Italy adopts temporary power market measures to combat price impact

Highlights

Eur1.7 billion budget contribution approved to ease large user burden

Renewable 'clawback' to be applied from Feb 1

Measure could adversely affect hedging, PPAs, EFET warns

Italy's government passed a series of temporary measures designed to combat the impact of high energy prices into law Jan. 27, including a contentious article introducing a windfall tax on renewable generation.

The "Urgent Support Measures" bill, published in the State Gazette, contains three main articles designed to contain costs in the energy sector.

The first of these will apply to the first quarter of 2022 and reduce system costs for large users with more than 16.5 kW contracted by eliminating the system cost element on their bills. The expected Eur1.2 billion ($1.3 billion) support will be met largely by diverting income from CO2 auctions. The measure will also be applied to public lighting and electric vehicle recharging points.

A second measure comes in the form of a tax credit for companies that have seen their energy costs increase more than 30% compared to 2019. This will be equivalent to a 20% contribution of their energy purchased and consumed in Q1. The financial impact of this is seen at Eur540 million, according to the State Gazette.

These two measures follow a previous support package of Eur5.5 billion which was applied to the first quarter.

Clawback measure

The third and most contentious measure is an effective "clawback" on renewable income running from Feb. 1 to Dec. 31, 2022.

The measure impacts PV plants that have fixed tariffs under the Conto Energia scheme, as well as hydro, geothermal and wind installations that are not part of the contracts for difference schemes.

The refund will be based on a differential, calculated by the Renewable Energy Agency (GSE), of the plant's income compared with its average hourly price from when it entered service, with a start limit of January 2010 up to Dec. 31, 2020, adjusted for inflation.
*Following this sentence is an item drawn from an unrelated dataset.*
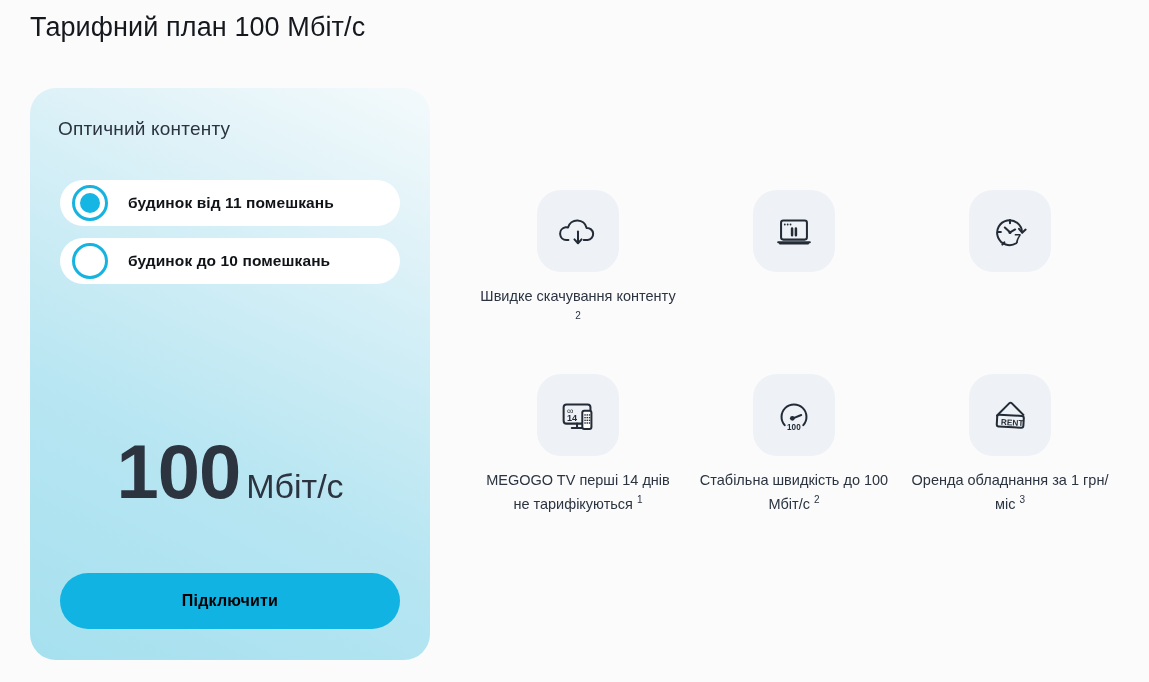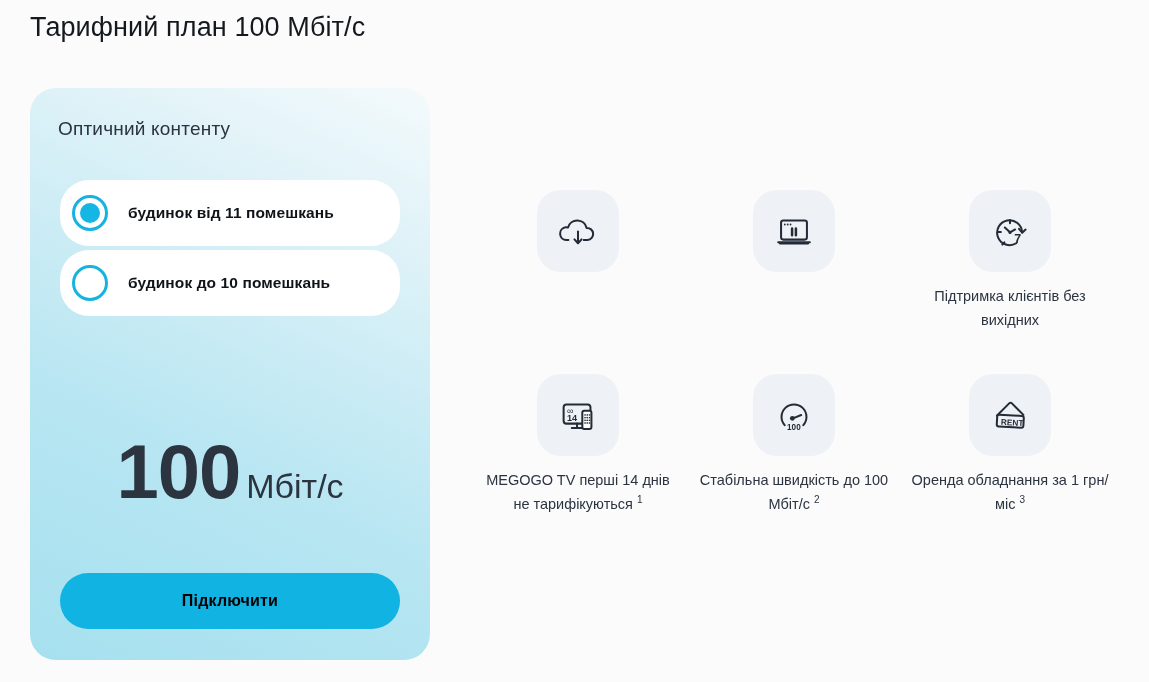"будинок від 11 помешкань" .option-row { height: 66px -> 46px; margin-bottom: 4px -> 12px }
Any supply contracts agreed before the approval, which are not linked to the spot price, will generally be exempt, according to the decree.

The clawback has come under fire from the European Federation of Energy traders which on Jan. 27 urged its withdrawal from the law, calling it "inconsistent with the European Commission's recent toolbox and with the guidelines of the Agency for the Cooperation of Energy Regulators."

The measure is likely to lead to distortions in the market which introduces discrimination based on generating technology and would adversely affect hedging strategies and long-term contracts including power purchase agreements, EFET said.